1117 — A Majority of Brief Alcohol Interventions Documented in the Medical Record are Reported By VA Patients

Bradley KALapham GTChavez LJWilliams ECRubinsky AD, and Kivlahan DR, VA Puget Sound Healthcare System;

The VA Healthcare System implemented alcohol screening and brief interventions (BI), using national performance measures and electronic clinical reminders, making it easy for providers to click a box that documents BI. The objective of the present study was to determine how often patients who have BI documented in their medical records report receiving documented BI.

This study included VA outpatients whose medical records were reviewed for a quality improvement program (7/2006-3/2009) conducted for the VA Office of Quality and Performance (OQP), and who had documented alcohol screening, and were mailed OQP’s outpatient survey in the following year. Documented BI was defined as alcohol-related feedback or advice to drink less or abstain documented in the medical record. We evaluated the proportion of patients who reported past-year receipt of BI from a VA provider on the survey across groups based on documented alcohol screening results and whether BI was documented. Logistic regression evaluated factors hypothesized to be associated with patient report of BI among screen-positive patients with documented BI.

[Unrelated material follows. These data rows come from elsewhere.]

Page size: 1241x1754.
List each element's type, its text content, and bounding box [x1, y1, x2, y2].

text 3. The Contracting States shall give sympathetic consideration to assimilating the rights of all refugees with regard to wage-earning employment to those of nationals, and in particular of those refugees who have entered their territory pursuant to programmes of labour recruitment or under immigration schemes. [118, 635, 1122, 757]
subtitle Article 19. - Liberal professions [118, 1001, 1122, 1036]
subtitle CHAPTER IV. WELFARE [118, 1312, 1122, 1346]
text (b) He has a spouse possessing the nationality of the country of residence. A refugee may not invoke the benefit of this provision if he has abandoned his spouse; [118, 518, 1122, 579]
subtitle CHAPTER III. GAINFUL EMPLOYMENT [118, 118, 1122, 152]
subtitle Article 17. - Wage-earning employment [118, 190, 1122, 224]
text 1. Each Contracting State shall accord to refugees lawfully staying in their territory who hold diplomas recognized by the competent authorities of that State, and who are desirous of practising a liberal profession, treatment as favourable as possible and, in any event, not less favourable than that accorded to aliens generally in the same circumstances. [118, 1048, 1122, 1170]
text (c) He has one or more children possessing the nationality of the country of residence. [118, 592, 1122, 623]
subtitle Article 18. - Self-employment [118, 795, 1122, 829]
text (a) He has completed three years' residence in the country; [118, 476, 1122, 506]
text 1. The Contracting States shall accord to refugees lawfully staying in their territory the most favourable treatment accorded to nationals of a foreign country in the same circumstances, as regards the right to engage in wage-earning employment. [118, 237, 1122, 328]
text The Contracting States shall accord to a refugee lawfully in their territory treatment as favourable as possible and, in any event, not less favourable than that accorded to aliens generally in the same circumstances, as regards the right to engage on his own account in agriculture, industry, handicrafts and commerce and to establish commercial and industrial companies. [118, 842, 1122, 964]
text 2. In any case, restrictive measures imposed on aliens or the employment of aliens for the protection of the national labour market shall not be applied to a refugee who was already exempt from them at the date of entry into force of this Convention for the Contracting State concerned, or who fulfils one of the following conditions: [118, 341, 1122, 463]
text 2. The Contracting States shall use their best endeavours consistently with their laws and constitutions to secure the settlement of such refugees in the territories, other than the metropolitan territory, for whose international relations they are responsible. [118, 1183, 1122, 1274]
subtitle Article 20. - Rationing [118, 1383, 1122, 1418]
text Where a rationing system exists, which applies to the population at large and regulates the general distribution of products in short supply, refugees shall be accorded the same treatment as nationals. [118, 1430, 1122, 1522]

Among 12,129 outpatients, 11,312 screened negative for alcohol misuse and 817 (6.7%; 95% CI 6.3-7.2%) screened positive, and 272 (33.3%; 95% CI 30.1-36.5%) of the latter group had BI documented. Among screen-positive patients with documented BI, 68% (95% CI 62.5-73.6%) reported receiving BI. Rates of patient-reported BI were 45.5% (95% CI 41.3-49.7%) among screen-positive patients without documented BI, and 9.9% (95% CI 9.4-10.5%) among screen-negative patients. None of the hypothesized factors were associated with report of alcohol-related advice on the survey including gender, age, race, time before or after the performance measure, whether alcohol-related advice was explicitly documented in medical records, or the time from screening to the survey.

About two-thirds of patients who screen positive for alcohol misuse and have BI documented reported having received BI, although 32% did not.

Patient report of BI on surveys is limited for the most part to those who have had documented positive alcohol screens. Additional research is needed to determine whether documented BI and/or patient reported BI are associated with resolution of alcohol misuse and improved health outcomes.